(TASK GOAL): From the records below, give the number of lines that include the word "hampir". Add no other words.

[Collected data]

□ □ □ □ □

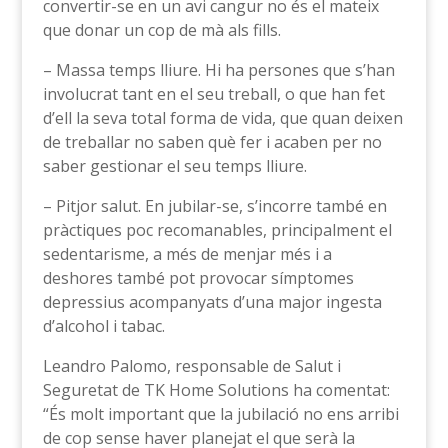
convertir-se en un avi cangur no és el mateix
que donar un cop de mà als fills.
– Massa temps lliure. Hi ha persones que s’han
involucrat tant en el seu treball, o que han fet
d’ell la seva total forma de vida, que quan deixen
de treballar no saben què fer i acaben per no
saber gestionar el seu temps lliure.
– Pitjor salut. En jubilar-se, s’incorre també en
pràctiques poc recomanables, principalment el
sedentarisme, a més de menjar més i a
deshores també pot provocar símptomes
depressius acompanyats d’una major ingesta
d’alcohol i tabac.
Leandro Palomo, responsable de Salut i
Seguretat de TK Home Solutions ha comentat:
“És molt important que la jubilació no ens arribi
de cop sense haver planejat el que serà la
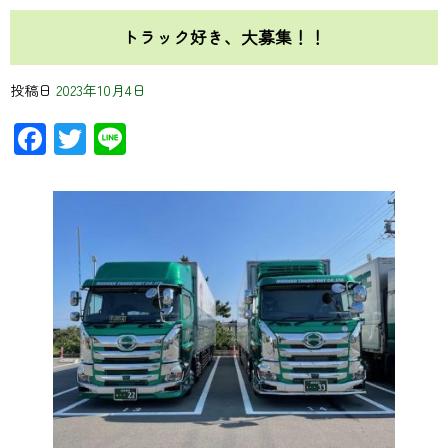
トラック好き、大募集！！
投稿日
2023年10月4日
Facebook
Twitter
Line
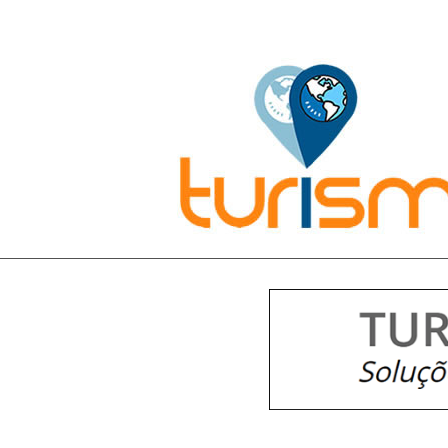
Pesquisar:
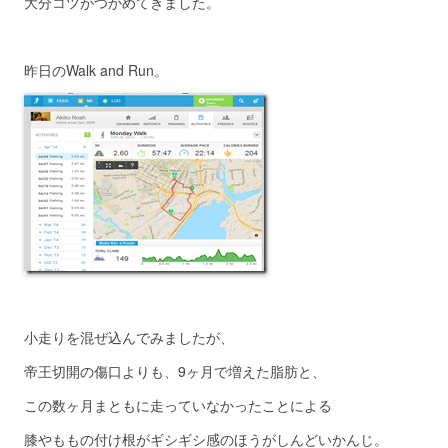
大分コツがつかめてきました。
昨日のWalk and Run。
小走りを混ぜ込んでみましたが、
帝王切開の傷口よりも、9ヶ月で増えた脂肪と、
この数ヶ月まともに走っていなかったことによる
膝やももの付け根がギシギシ感のほうがしんどいかんじ。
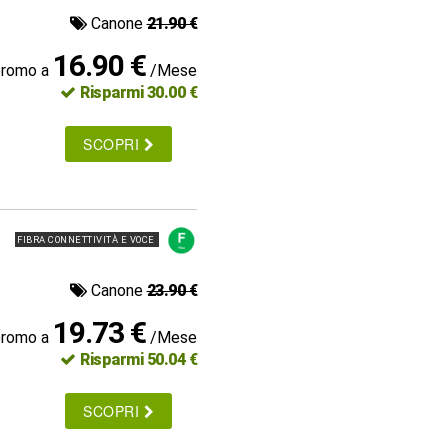
Canone
21.90 €
16.90 €
promo a
/Mese
Risparmi 30.00 €
SCOPRI
FIBRA CONNETTIVITÀ E VOCE
Canone
23.90 €
19.73 €
promo a
/Mese
Risparmi 50.04 €
SCOPRI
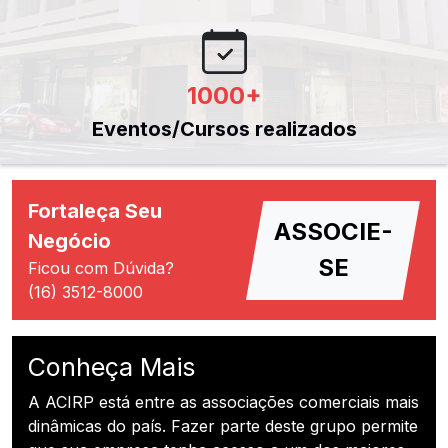
1000
+
Eventos/Cursos realizados
Fortaleça Seu
ASSOCIE-
Negócio
SE
Ficou com Dúvida?
(16) 3512-8000
Conheça Mais
A ACIRP está entre as associações comerciais mais
dinâmicas do país. Fazer parte deste grupo permite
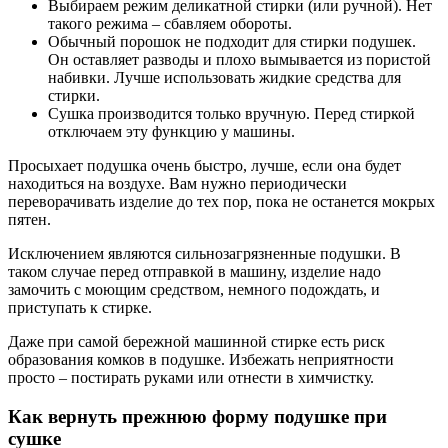
Выбираем режим деликатной стирки (или ручной). Нет
такого режима – сбавляем обороты.
Обычный порошок не подходит для стирки подушек.
Он оставляет разводы и плохо вымывается из пористой
набивки. Лучше использовать жидкие средства для
стирки.
Сушка производится только вручную. Перед стиркой
отключаем эту функцию у машины.
Просыхает подушка очень быстро, лучше, если она будет
находиться на воздухе. Вам нужно периодически
переворачивать изделие до тех пор, пока не останется мокрых
пятен.
Исключением являются сильнозагрязненные подушки. В
таком случае перед отправкой в машину, изделие надо
замочить с моющим средством, немного подождать, и
приступать к стирке.
Даже при самой бережной машинной стирке есть риск
образования комков в подушке. Избежать неприятности
просто – постирать руками или отнести в химчистку.
Как вернуть прежнюю форму подушке при
сушке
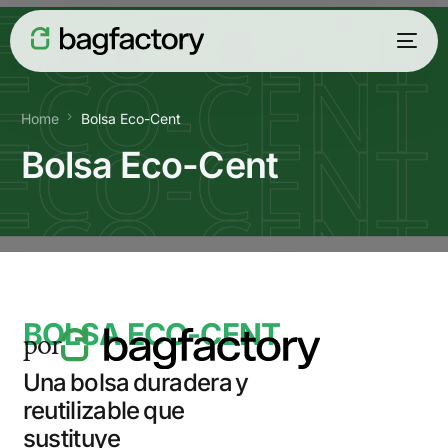
Home
Bolsa Eco-Cent
Bolsa Eco-Cent
BOLSA ECO-CENT
por
Español
Una bolsa duradera y
reutilizable que
sustituye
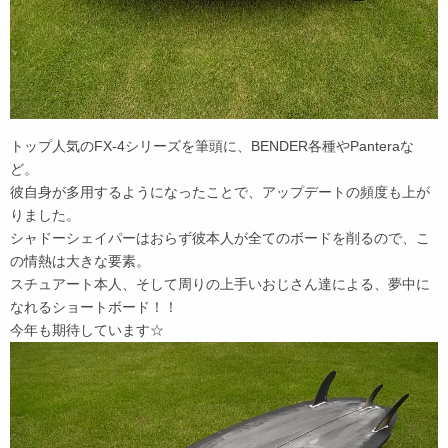
トップ人気のFX-4シリーズを筆頭に、BENDER各種やPanteraな
ど。
彼自身が多用するようになったことで、アップデートの頻度も上が
りました。
シャドーシェイパーはおらず彼本人が全てのボードを削るので、こ
の情熱は大きな要素。
スチュアート本人、そして周りの上手いおじさん達による、夢中に
なれるショートボード！！
今年も期待しています☆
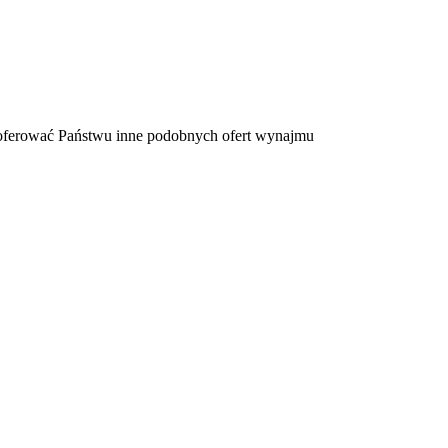
zaoferować Państwu inne podobnych ofert wynajmu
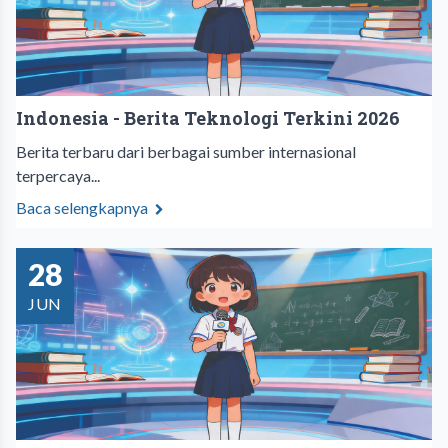
Indonesia - Berita Teknologi Terkini 2026
Berita terbaru dari berbagai sumber internasional
terpercaya...
Baca selengkapnya
28
JUN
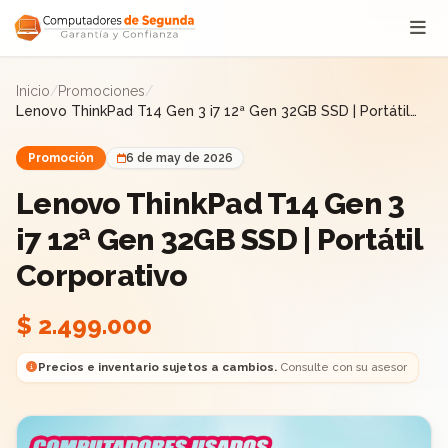
Saltar al contenido
Inicio
/
Promociones
/
Lenovo ThinkPad T14 Gen 3 i7 12ª Gen 32GB SSD | Portátil
Corporativo
Promoción
6 de may de 2026
Lenovo ThinkPad T14 Gen 3
i7 12ª Gen 32GB SSD | Portátil
Corporativo
$ 2.499.000
Precios e inventario sujetos a cambios.
Consulte con su asesor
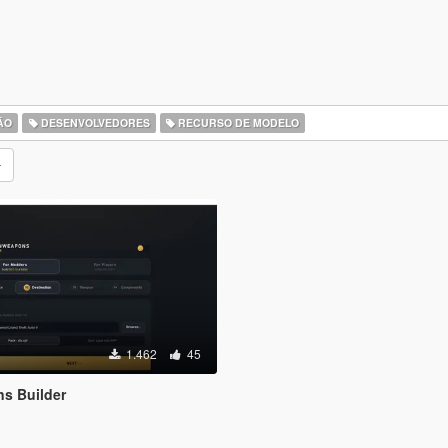
ÃO
DESENVOLVEDORES
RECURSO DE MODELO
1.462
45
s Builder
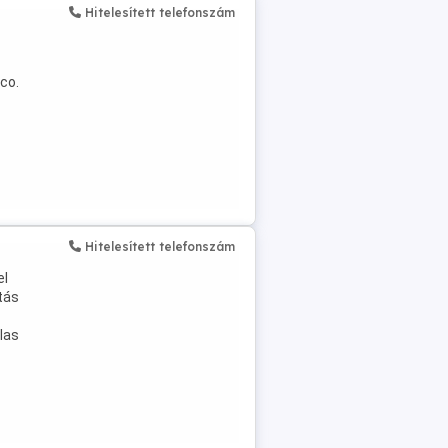
Hitelesített telefonszám
co.
Hitelesített telefonszám
el
ítás
las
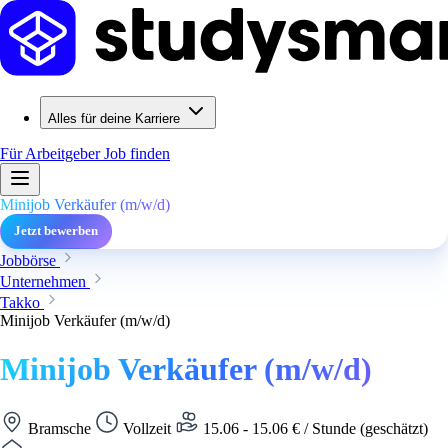
Alles für deine Karriere
Für Arbeitgeber
Job finden
Minijob Verkäufer (m/w/d)
Jetzt bewerben
Jobbörse
Unternehmen
Takko
Minijob Verkäufer (m/w/d)
Minijob Verkäufer (m/w/d)
Bramsche
Vollzeit
15.06 - 15.06 € / Stunde (geschätzt)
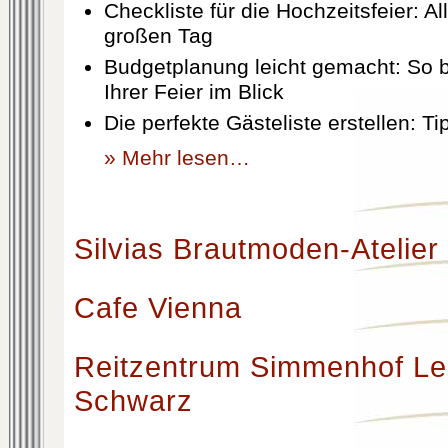
Checkliste für die Hochzeitsfeier: Al
großen Tag
Budgetplanung leicht gemacht: So b
Ihrer Feier im Blick
Die perfekte Gästeliste erstellen: T
» Mehr lesen…
Silvias Brautmoden-Atelier
Cafe Vienna
Reitzentrum Simmenhof Le
Schwarz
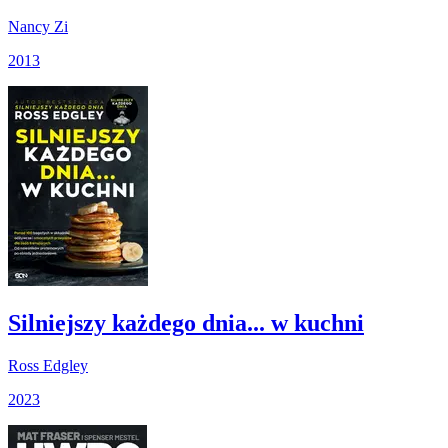
Nancy Zi
2013
Silniejszy każdego dnia... w kuchni
Ross Edgley
2023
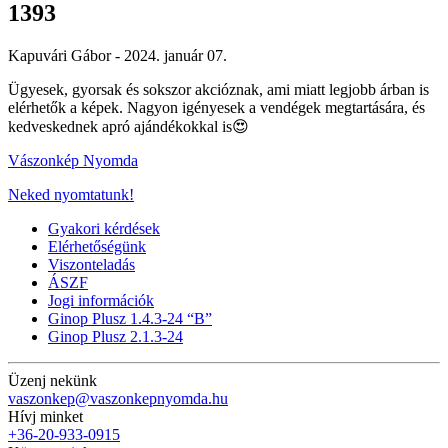
1393
Kapuvári Gábor -
2024. január 07.
Ügyesek, gyorsak és sokszor akcióznak, ami miatt legjobb árban is
elérhetők a képek. Nagyon igényesek a vendégek megtartására, és
kedveskednek apró ajándékokkal is😍
Vászonkép Nyomda
Neked nyomtatunk!
Gyakori kérdések
Elérhetőségünk
Viszonteladás
ÁSZF
Jogi információk
Ginop Plusz 1.4.3-24 “B”
Ginop Plusz 2.1.3-24
Üzenj nekünk
vaszonkep@vaszonkepnyomda.hu
Hívj minket
+36-20-933-0915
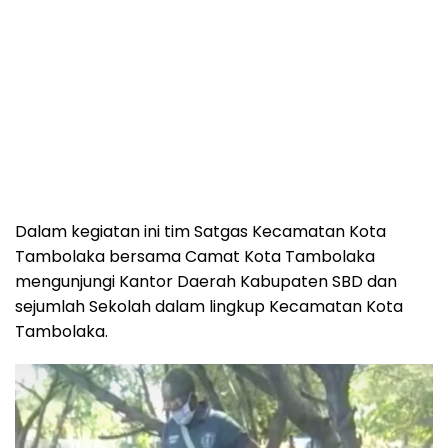
Dalam kegiatan ini tim Satgas Kecamatan Kota
Tambolaka bersama Camat Kota Tambolaka
mengunjungi Kantor Daerah Kabupaten SBD dan
sejumlah Sekolah dalam lingkup Kecamatan Kota
Tambolaka.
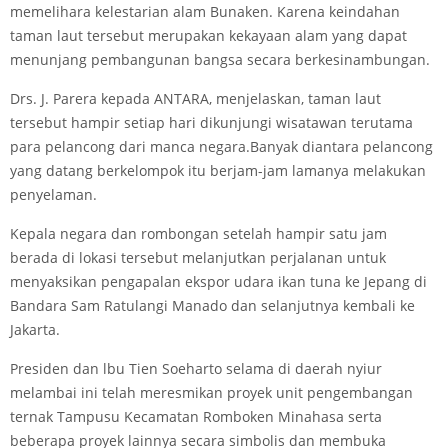
memelihara kelestarian alam Bunaken. Karena keindahan
taman laut tersebut merupakan kekayaan alam yang dapat
menunjang pembangunan bangsa secara berkesinambungan.
Drs. J. Parera kepada ANTARA, menjelaskan, taman laut
tersebut hampir setiap hari dikunjungi wisatawan terutama
para pelancong dari manca negara.Banyak diantara pelancong
yang datang berkelompok itu berjam-jam lamanya melakukan
penyelaman.
Kepala negara dan rombongan setelah hampir satu jam
berada di lokasi tersebut melanjutkan perjalanan untuk
menyaksikan pengapalan ekspor udara ikan tuna ke Jepang di
Bandara Sam Ratulangi Manado dan selanjutnya kembali ke
Jakarta.
Presiden dan lbu Tien Soeharto selama di daerah nyiur
melambai ini telah meresmikan proyek unit pengembangan
ternak Tampusu Kecamatan Romboken Minahasa serta
beberapa proyek lainnya secara simbolis dan membuka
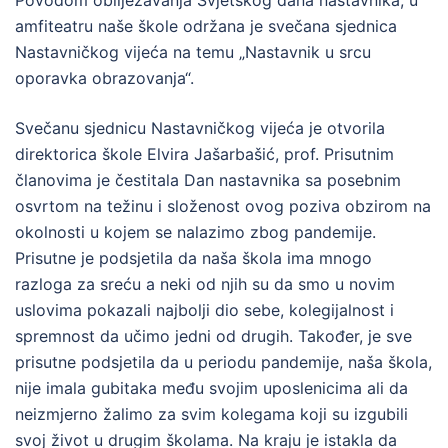
Povodom obilježavanja Svjetskog dana nastavnika, u
amfiteatru naše škole održana je svečana sjednica
Nastavničkog vijeća na temu „Nastavnik u srcu
oporavka obrazovanja“.
Svečanu sjednicu Nastavničkog vijeća je otvorila
direktorica škole Elvira Jašarbašić, prof. Prisutnim
članovima je čestitala Dan nastavnika sa posebnim
osvrtom na težinu i složenost ovog poziva obzirom na
okolnosti u kojem se nalazimo zbog pandemije.
Prisutne je podsjetila da naša škola ima mnogo
razloga za sreću a neki od njih su da smo u novim
uslovima pokazali najbolji dio sebe, kolegijalnost i
spremnost da učimo jedni od drugih. Također, je sve
prisutne podsjetila da u periodu pandemije, naša škola,
nije imala gubitaka među svojim uposlenicima ali da
neizmjerno žalimo za svim kolegama koji su izgubili
svoj život u drugim školama. Na kraju je istakla da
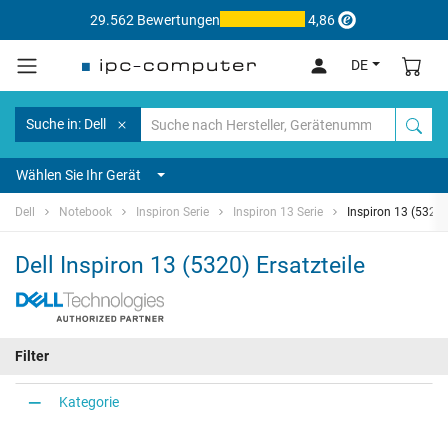
29.562 Bewertungen
4,86
DE
Suche in: Dell
Wählen Sie Ihr Gerät
Dell
Notebook
Inspiron Serie
Inspiron 13 Serie
Inspiron 13 (5320)
Dell Inspiron 13 (5320) Ersatzteile
Filter
Kategorie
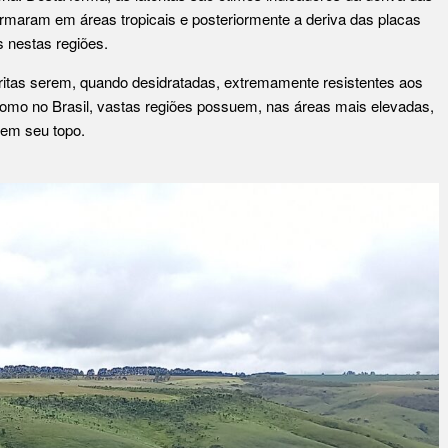
 formaram em áreas tropicais e posteriormente a deriva das placas
s nestas regiões.
teritas serem, quando desidratadas, extremamente resistentes aos
como no Brasil, vastas regiões possuem, nas áreas mais elevadas,
 em seu topo.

□ □ □ □ □

(WRITTEN SOLUTION): 2